Exercise prompt: Copy out every line of text in the records below exactly as it appears, leaving out the pictures.

****************

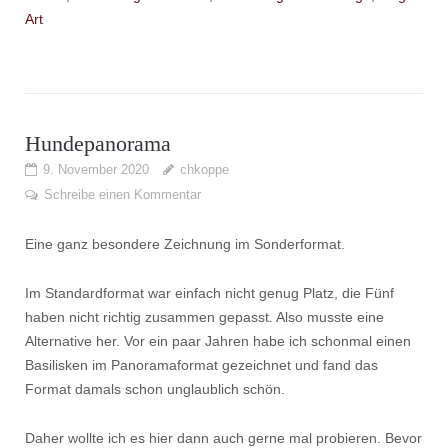
Hundepanorama
9. November 2020
chkoppe
Schreibe einen Kommentar
Eine ganz besondere Zeichnung im Sonderformat.
Im Standardformat war einfach nicht genug Platz, die Fünf
haben nicht richtig zusammen gepasst. Also musste eine
Alternative her. Vor ein paar Jahren habe ich schonmal einen
Basilisken im Panoramaformat gezeichnet und fand das
Format damals schon unglaublich schön.
Daher wollte ich es hier dann auch gerne mal probieren. Bevor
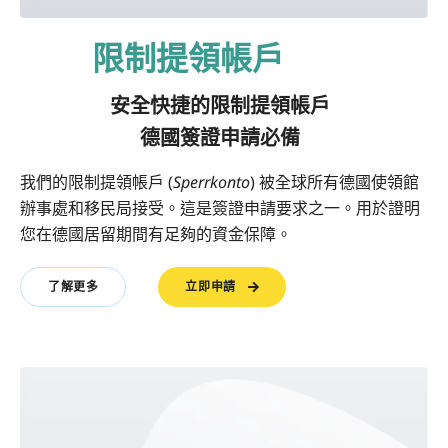
限制提領帳戶
安全快捷的限制提領帳戶
德國簽證申請必備
我們的限制提領帳戶 (
Sperrkonto
) 被全球所有德國使領館
辦事處和移民局接受。這是簽證申請要求之一。用於證明
您在德國居留期間有足夠的資金保障。
立即申請
了解更多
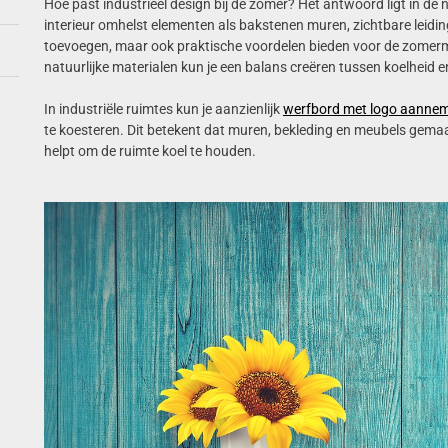
Hoe past industrieel design bij de zomer? Het antwoord ligt in de nat
interieur omhelst elementen als bakstenen muren, zichtbare leidin
toevoegen, maar ook praktische voordelen bieden voor de zomerma
natuurlijke materialen kun je een balans creëren tussen koelheid
In industriële ruimtes kun je aanzienlijk
werfbord met logo aanne
te koesteren. Dit betekent dat muren, bekleding en meubels gema
helpt om de ruimte koel te houden.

****************

Response for this exercise:
Hundepanorama
9. November 2020
chkoppe
Schreibe einen Kommentar
Eine ganz besondere Zeichnung im Sonderformat.
Im Standardformat war einfach nicht genug Platz, die Fünf
haben nicht richtig zusammen gepasst. Also musste eine
Alternative her. Vor ein paar Jahren habe ich schonmal einen
Basilisken im Panoramaformat gezeichnet und fand das
Format damals schon unglaublich schön.
Daher wollte ich es hier dann auch gerne mal probieren. Bevor
限制提領帳戶
安全快捷的限制提領帳戶
德國簽證申請必備
我們的限制提領帳戶 (
Sperrkonto
) 被全球所有德國使領館
辦事處和移民局接受。這是簽證申請要求之一。用於證明
您在德國居留期間有足夠的資金保障。
立即申請
了解更多
Hoe past industrieel design bij de zomer? Het antwoord ligt in de nat
interieur omhelst elementen als bakstenen muren, zichtbare leidin
toevoegen, maar ook praktische voordelen bieden voor de zomerma
natuurlijke materialen kun je een balans creëren tussen koelheid
In industriële ruimtes kun je aanzienlijk
werfbord met logo aanne
te koesteren. Dit betekent dat muren, bekleding en meubels gema
helpt om de ruimte koel te houden.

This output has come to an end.